▶ Work required:
Please return everything in the quarterly update from "Export activity at" down to "versus last quarter.", copied word for word.

▶ Document segment:
* * * * * * * * *

Export activity at our Galena Park Marine terminal on the Houston ship channel increased again this quarter with LPG export volumes currently running over 1 million barrels per months loaded on small and medium sized vessels. While operating margin for the logistic segment was higher versus the pervious quarter, you might know slightly lower fractionation volumes versus last quarter.
Both the third quarter and the second quarters reflect us being essentially full at Cedar Bayou and moving what we can to our Lake Charles frac or LCF as we call it. Prior to the third quarter, receipt volumes of fractionators were accounted without regard to the source of those volumes. Affective in the third quarter and then going forward, volumes recede at CBF but fractionated at LCF are only at LCF.
In the marketing and distribution segment, operating margin for the segment increased 29% over the third quarter 2011 due primarily to increased LPG export activity and higher export margins.
With that let's now move briefly to discuss capital structure and liquidity. At September 30, we had $280 million of outstanding borrowings under the partnership senior secured revolving credit facility. With outstanding letters of credit of $47.4 million revolver availability was about $773 million at quarter end.
Total liquidity including approximately $89 million of cash on hand was approximately $861 million, leaving us with ample flexibility to pursue organic growth and acquisition opportunities. Total funded debt on September 30 was approximately $1.7 billion or about 52% of total capitalization and the partnerships consolidated leverage ratio at quarter end was approximately 3.1 times at the lower end of our target range it was three to four times.

* * * * * * * * *

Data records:

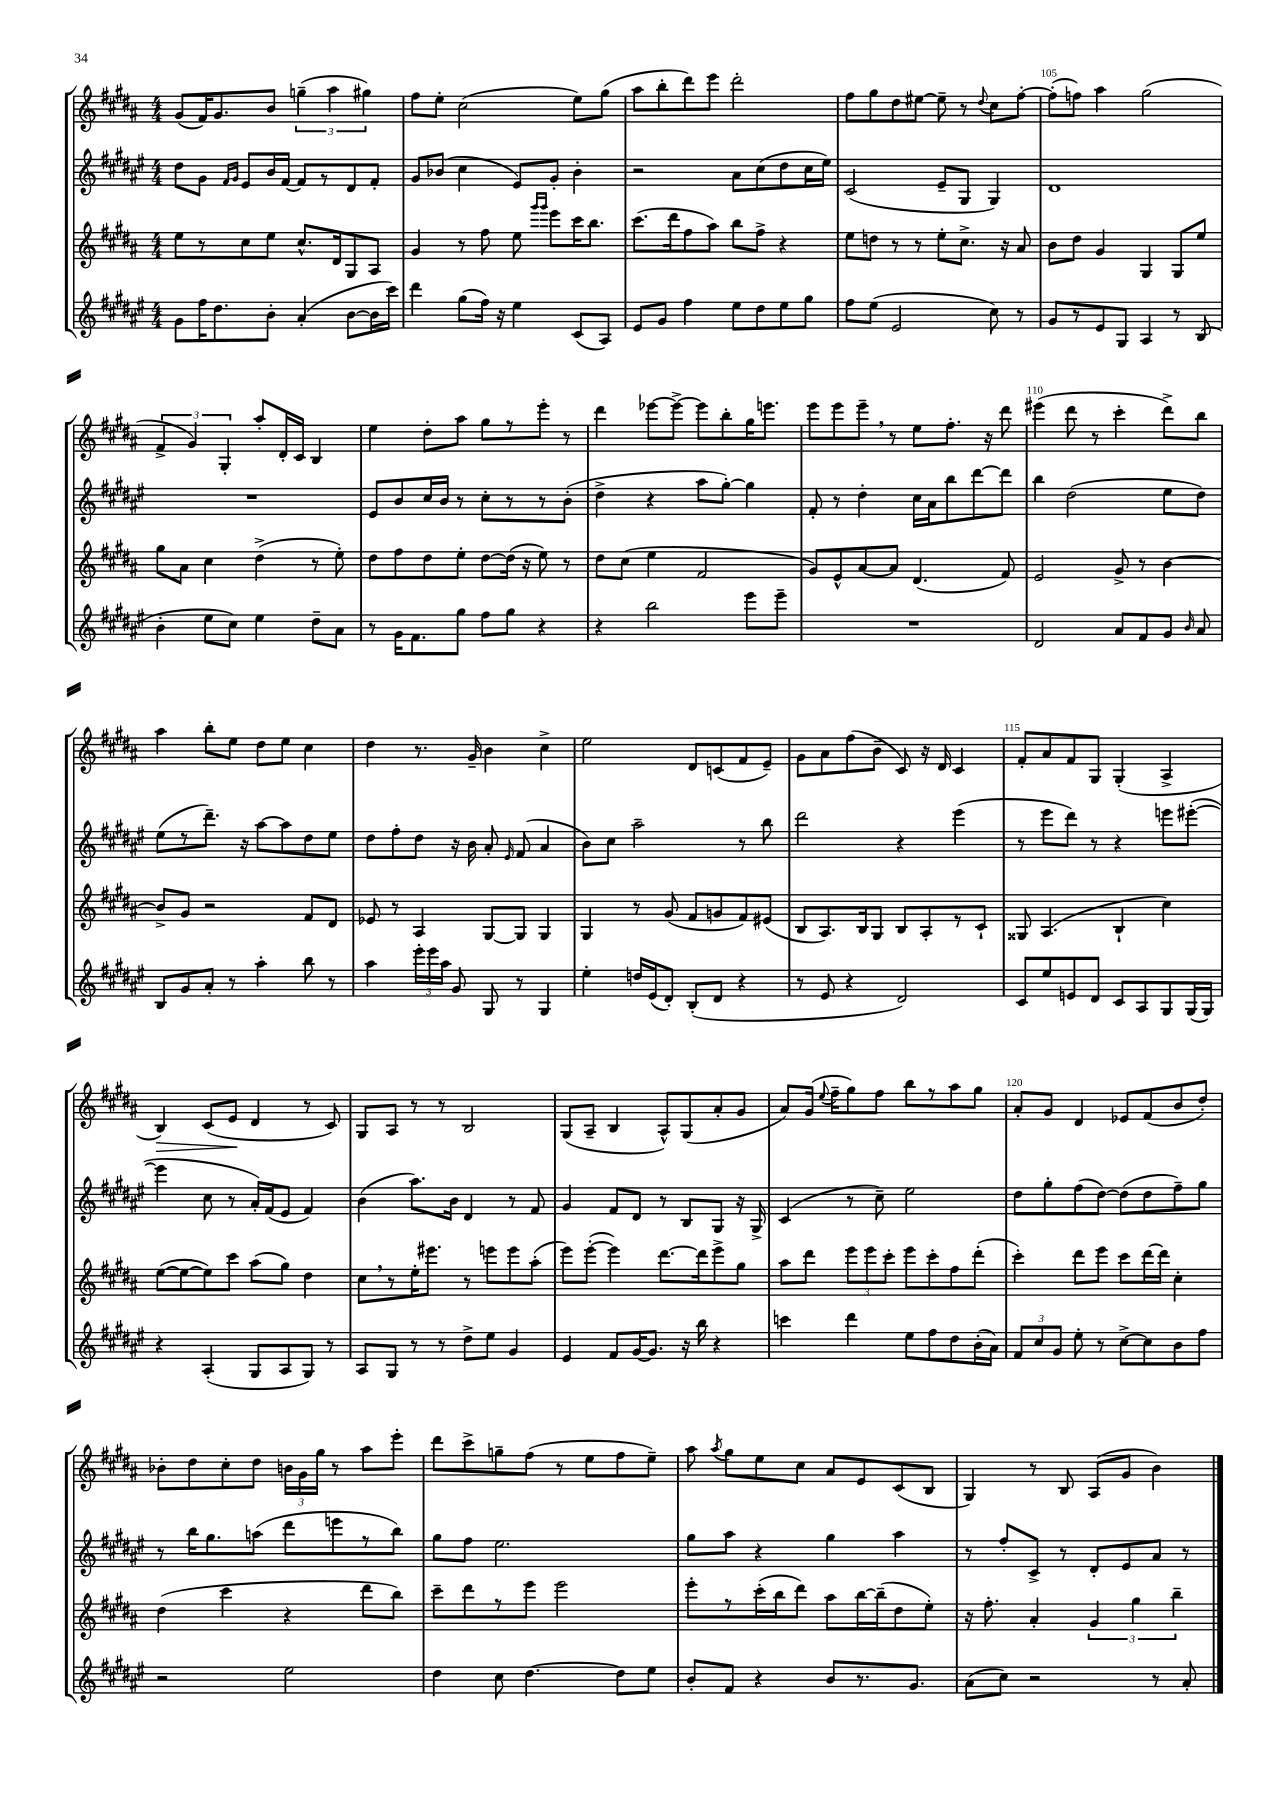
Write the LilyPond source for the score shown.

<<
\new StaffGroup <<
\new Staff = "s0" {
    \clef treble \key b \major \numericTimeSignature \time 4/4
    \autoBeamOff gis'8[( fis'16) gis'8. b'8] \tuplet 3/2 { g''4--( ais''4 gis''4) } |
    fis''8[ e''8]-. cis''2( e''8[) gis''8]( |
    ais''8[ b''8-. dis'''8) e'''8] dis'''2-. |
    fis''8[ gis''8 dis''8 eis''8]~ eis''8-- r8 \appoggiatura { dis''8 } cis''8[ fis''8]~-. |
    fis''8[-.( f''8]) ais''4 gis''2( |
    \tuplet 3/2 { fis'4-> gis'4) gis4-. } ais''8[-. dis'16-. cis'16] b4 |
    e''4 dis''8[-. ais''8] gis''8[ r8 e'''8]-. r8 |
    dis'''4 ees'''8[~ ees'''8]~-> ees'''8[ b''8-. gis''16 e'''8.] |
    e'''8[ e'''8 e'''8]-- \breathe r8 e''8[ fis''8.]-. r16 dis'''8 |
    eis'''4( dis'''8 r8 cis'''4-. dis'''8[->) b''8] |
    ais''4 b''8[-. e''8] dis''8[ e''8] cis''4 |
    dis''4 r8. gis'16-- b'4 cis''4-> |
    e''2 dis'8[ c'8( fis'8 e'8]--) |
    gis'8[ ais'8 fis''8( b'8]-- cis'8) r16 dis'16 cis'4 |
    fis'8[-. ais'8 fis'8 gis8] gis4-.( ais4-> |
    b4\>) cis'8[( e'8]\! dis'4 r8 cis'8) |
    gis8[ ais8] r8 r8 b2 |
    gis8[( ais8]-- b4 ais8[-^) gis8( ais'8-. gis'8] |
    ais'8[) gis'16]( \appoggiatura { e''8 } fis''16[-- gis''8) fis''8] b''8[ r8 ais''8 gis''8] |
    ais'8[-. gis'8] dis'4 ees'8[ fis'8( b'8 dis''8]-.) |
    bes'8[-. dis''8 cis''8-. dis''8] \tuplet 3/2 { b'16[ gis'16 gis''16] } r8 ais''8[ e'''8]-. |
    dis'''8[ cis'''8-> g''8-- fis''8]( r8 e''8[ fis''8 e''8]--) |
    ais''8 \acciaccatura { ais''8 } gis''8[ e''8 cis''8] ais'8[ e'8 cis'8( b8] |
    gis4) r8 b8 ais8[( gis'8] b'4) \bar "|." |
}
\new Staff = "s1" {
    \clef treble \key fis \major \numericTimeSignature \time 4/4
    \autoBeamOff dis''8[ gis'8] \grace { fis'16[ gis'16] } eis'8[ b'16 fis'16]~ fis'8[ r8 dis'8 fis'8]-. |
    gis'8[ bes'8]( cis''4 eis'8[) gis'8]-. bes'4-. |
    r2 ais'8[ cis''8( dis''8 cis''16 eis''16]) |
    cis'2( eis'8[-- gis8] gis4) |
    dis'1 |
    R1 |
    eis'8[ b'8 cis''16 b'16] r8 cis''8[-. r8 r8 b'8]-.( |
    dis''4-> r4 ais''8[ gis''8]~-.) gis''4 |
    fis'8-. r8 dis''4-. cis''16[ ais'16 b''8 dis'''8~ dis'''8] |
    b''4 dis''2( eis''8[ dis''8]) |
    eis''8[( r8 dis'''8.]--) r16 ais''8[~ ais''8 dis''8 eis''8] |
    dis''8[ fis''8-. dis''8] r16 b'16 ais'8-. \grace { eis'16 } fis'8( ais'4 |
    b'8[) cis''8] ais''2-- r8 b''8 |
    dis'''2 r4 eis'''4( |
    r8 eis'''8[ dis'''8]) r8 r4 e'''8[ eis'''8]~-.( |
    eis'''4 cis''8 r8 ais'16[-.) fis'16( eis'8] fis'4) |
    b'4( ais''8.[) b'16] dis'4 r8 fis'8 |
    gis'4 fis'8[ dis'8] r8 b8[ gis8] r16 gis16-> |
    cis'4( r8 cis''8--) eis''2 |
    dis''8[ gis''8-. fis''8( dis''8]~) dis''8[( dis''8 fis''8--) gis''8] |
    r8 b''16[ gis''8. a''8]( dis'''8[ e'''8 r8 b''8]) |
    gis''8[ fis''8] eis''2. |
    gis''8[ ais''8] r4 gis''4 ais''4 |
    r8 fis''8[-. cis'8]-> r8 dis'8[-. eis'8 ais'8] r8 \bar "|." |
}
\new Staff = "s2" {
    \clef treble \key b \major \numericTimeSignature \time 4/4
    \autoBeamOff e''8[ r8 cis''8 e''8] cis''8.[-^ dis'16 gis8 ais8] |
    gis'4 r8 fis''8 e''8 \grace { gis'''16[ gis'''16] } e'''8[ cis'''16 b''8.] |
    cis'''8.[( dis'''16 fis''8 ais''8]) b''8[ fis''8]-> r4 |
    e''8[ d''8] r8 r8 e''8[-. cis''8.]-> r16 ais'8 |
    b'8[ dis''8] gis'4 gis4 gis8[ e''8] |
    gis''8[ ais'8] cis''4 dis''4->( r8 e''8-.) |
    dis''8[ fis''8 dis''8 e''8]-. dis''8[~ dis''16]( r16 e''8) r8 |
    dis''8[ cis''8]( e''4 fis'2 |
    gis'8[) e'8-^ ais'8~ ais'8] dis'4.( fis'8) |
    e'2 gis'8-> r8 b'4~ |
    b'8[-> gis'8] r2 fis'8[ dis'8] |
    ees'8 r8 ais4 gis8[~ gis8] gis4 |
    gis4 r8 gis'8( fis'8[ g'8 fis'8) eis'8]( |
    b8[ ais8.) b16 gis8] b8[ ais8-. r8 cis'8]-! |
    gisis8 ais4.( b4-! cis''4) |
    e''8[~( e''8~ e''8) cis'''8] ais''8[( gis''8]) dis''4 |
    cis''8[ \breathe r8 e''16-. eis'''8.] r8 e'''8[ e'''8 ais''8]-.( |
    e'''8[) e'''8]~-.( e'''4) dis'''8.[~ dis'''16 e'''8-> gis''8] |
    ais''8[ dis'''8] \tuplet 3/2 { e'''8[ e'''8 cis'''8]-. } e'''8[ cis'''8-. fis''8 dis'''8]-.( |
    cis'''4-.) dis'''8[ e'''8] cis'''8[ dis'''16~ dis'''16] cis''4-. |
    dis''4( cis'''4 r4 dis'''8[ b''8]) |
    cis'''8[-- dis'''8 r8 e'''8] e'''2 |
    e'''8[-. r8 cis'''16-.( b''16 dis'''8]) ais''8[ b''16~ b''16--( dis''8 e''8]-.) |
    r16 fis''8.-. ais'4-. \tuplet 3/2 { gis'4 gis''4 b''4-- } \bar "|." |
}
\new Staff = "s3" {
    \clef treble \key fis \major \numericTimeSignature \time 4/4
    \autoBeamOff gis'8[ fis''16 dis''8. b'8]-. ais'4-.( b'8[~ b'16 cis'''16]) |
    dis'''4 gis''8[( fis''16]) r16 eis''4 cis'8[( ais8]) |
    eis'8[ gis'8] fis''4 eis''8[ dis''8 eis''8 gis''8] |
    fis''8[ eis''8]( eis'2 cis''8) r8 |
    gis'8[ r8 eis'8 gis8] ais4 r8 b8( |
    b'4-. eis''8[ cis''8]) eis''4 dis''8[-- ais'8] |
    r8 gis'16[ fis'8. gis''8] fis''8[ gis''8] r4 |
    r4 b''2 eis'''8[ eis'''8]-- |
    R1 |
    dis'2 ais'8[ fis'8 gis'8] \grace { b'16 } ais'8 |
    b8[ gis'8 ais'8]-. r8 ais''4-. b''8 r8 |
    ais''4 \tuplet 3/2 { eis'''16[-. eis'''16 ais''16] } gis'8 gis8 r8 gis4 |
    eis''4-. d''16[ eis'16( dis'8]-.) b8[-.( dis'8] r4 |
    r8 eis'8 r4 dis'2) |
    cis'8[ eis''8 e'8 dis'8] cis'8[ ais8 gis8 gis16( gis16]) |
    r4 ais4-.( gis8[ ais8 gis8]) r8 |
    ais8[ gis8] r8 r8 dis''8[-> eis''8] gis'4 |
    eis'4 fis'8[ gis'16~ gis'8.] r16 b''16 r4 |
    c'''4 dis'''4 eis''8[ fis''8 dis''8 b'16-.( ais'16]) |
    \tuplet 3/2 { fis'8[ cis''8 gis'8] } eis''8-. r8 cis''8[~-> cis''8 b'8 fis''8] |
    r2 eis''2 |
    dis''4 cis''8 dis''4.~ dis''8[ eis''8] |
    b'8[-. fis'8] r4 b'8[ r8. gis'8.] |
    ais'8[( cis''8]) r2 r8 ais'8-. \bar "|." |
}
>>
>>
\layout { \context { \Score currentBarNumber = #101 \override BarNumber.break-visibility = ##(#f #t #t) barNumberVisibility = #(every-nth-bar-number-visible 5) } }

* * * * * * * * *

▶ Answer below:
Export activity at our Galena Park Marine terminal on the Houston ship channel increased again this quarter with LPG export volumes currently running over 1 million barrels per months loaded on small and medium sized vessels. While operating margin for the logistic segment was higher versus the pervious quarter, you might know slightly lower fractionation volumes versus last quarter.